Bei den WM-Vergaben 2018 und 2022 soll Schmiergeld geflossen sein, die Schweizer Staatsanwaltschaft ermittelt. Außerdem wurden hochrangige Funktionäre festgenommen. In einer ersten Reaktion versucht die Fifa, die Affäre herunterzuspielen.

Es klingt paradox, doch die Fifa begrüßt die Ermittlungen im Zusammenhang mit den WM-Vergaben an Russland 2018 und Katar 2022. Die Schweizer Behörden hatten in der Zentrale des Weltverbandes in Zürich elektronische Daten und Dokumente sichergestellt.

Allerdings räumte Kommunikationschef Walter de Gregorio bei einer Pressekonferenz in Zürich ein: "Das Timing ist nicht das beste: Die Eröffnung des Strafverfahrens gleichzeitig mit dem Fifa-Kongress." Die jährliche Tagung beginnt am Donnerstag und soll am Freitag mit der Wahl des Fifa-Präsidenten fortgesetzt werden.
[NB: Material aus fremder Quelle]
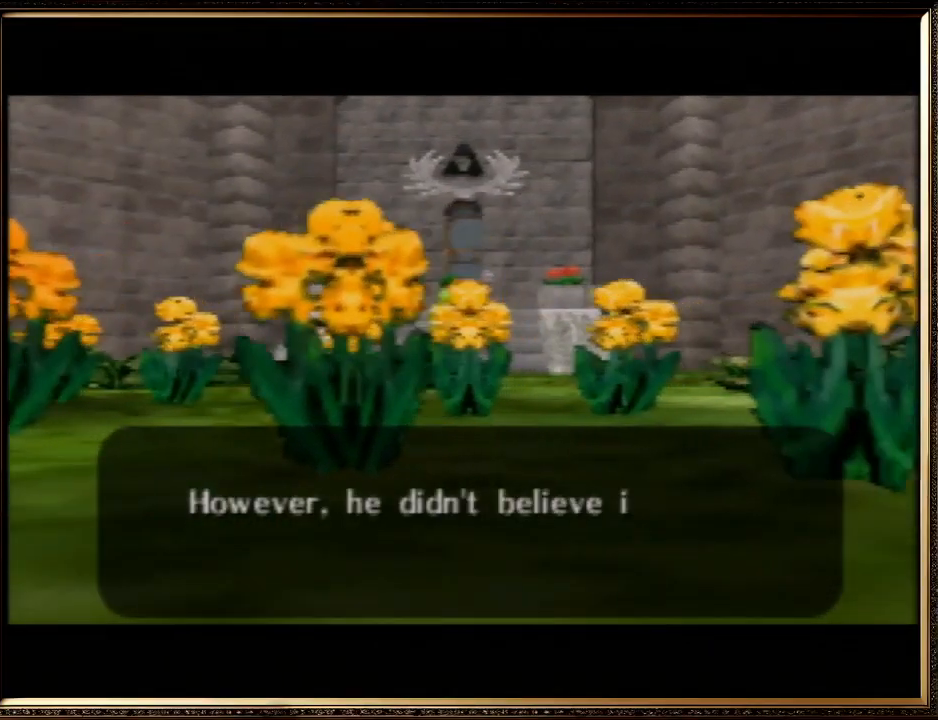
{"buttons": ["A", "B"], "left_stick": "center", "events": [[100, "A", "up"], [233, "A", "down"], [333, "A", "up"], [433, "A", "down"], [433, "B", "down"]]}
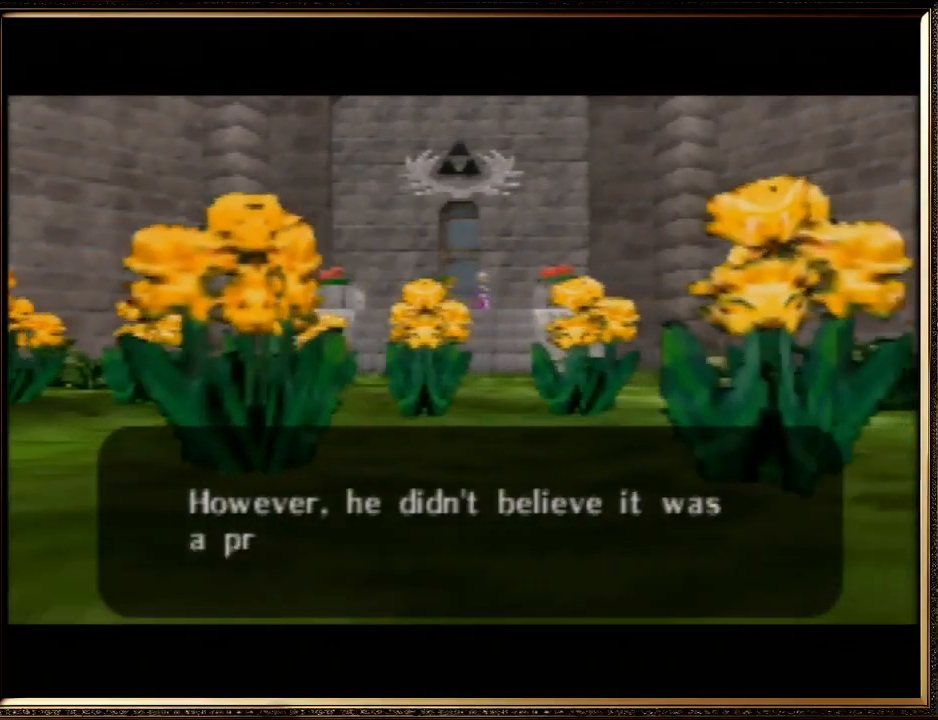
{"buttons": [], "left_stick": "center", "events": [[100, "A", "up"], [100, "B", "up"], [167, "A", "down"], [200, "B", "down"], [300, "A", "up"], [300, "B", "up"], [367, "A", "down"], [367, "B", "down"], [500, "A", "up"], [500, "B", "up"]]}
De Gregorio sagte, die Fifa selbst habe den Generalstaatsanwalt im vergangenen November gebeten, das Verfahren zu eröffnen. "Das ist gut für die Fifa. Es ist nicht gut für das Image, wegen des Rufs. Im Sinne der Transparenz, dass es bereinigt wird, ist es gut", sagte de Gregorio. "In diesem Kontext ist die Fifa die beschädigte Partei."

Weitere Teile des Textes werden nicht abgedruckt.